**EXERCISE TASKS**
1. In one or two sentences, explain what the derivative of a function of a real variable measures, according to the calculus page excerpt below.
2. In the calculus page excerpt below, rewrite the passage that begins with "Book edition 2nd" and ends after "from the dock?", replacing "dock" with "pier" throughout.

**PAGE EXCERPT**
Essential Calculus: Early Transcendentals

Book edition 2nd
Author(s) James Stewart
Pages 830 pages
ISBN 9781133112280

A boat is pulled into a dock by a rope attached to the bow of the boat and passing through a pulley on the dock that is $$1m$$ higher than the bow of the boat. If the rope is pulled in at a rate of$$1m/s$$, how fast is the boat approaching the dock when it is $$8m$$ from the dock?

Rate of decrease of distance between boat and dock is $$\frac{{\sqrt {65} }}{8} \approx 1m/s$$

See the step by step solution

Step 1: Given Information.

It is given that pulling rate of rope is $$1$$$$m/s$$and pulley is $$1$$$$m$$higher than bow of the boat. Rate of boat approaching the dock is to be found out.

Step 2: Definition of Derivativx

In mathematics, the derivative of a function of a real variable measures the sensitivity to change of the function value (output value) with respect to a change in its argument (input value)..

**ENTRIES PROVIDED**
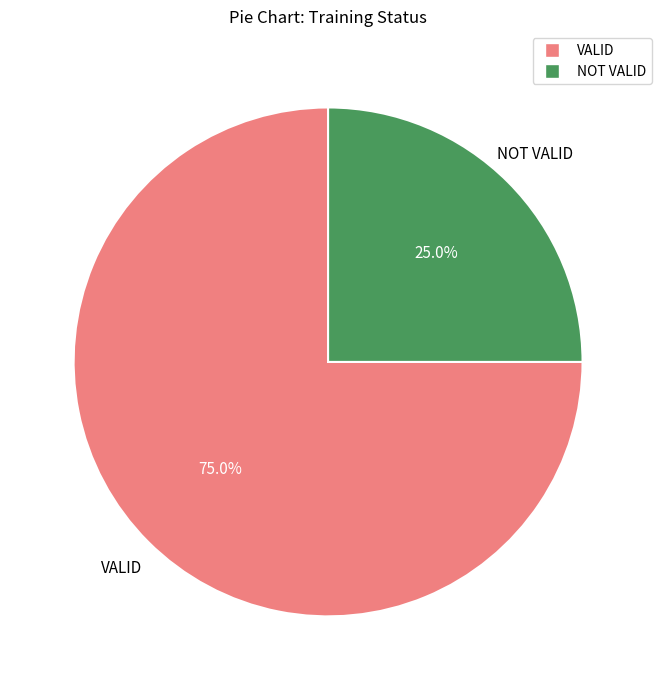

What percentage is the NOT VALID slice, to the nearest percent?

25%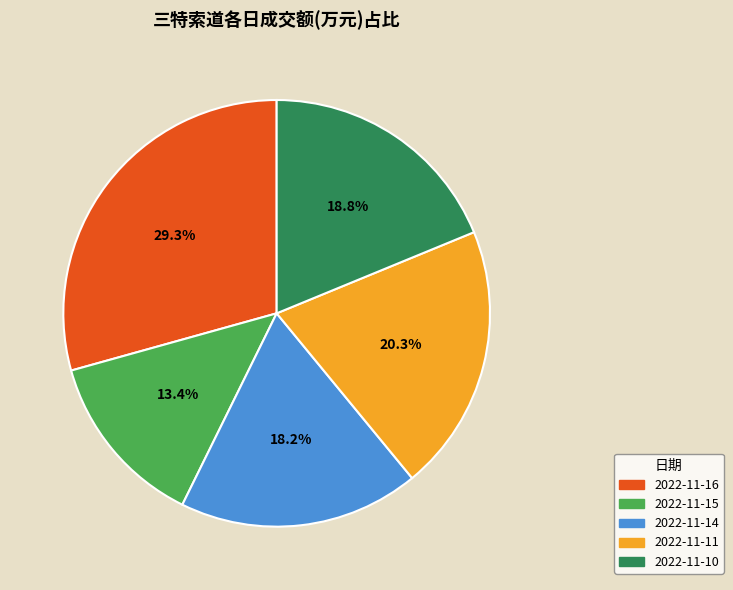

Does 2022-11-10 account for over 50% of the chart?

No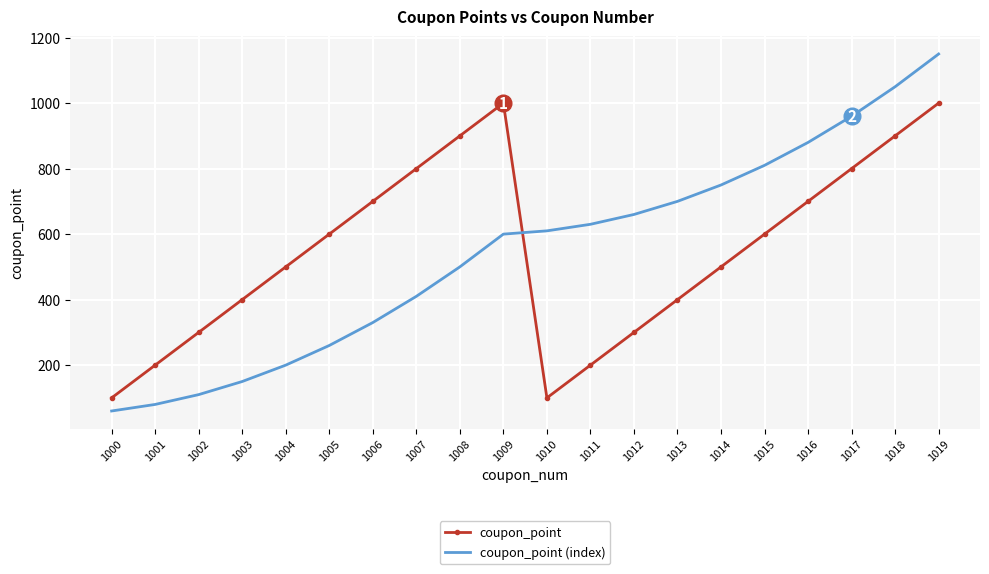

At 1012, list the series in order from smallest to largest.

coupon_point, coupon_point (index)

**EXPECTED RESPONSES**
1. The derivative of a function of a real variable measures how sensitive the function value (the output) is to a change in its argument (the input).

2.
Book edition 2nd
Author(s) James Stewart
Pages 830 pages
ISBN 9781133112280

A boat is pulled into a pier by a rope attached to the bow of the boat and passing through a pulley on the pier that is $$1m$$ higher than the bow of the boat. If the rope is pulled in at a rate of$$1m/s$$, how fast is the boat approaching the pier when it is $$8m$$ from the pier?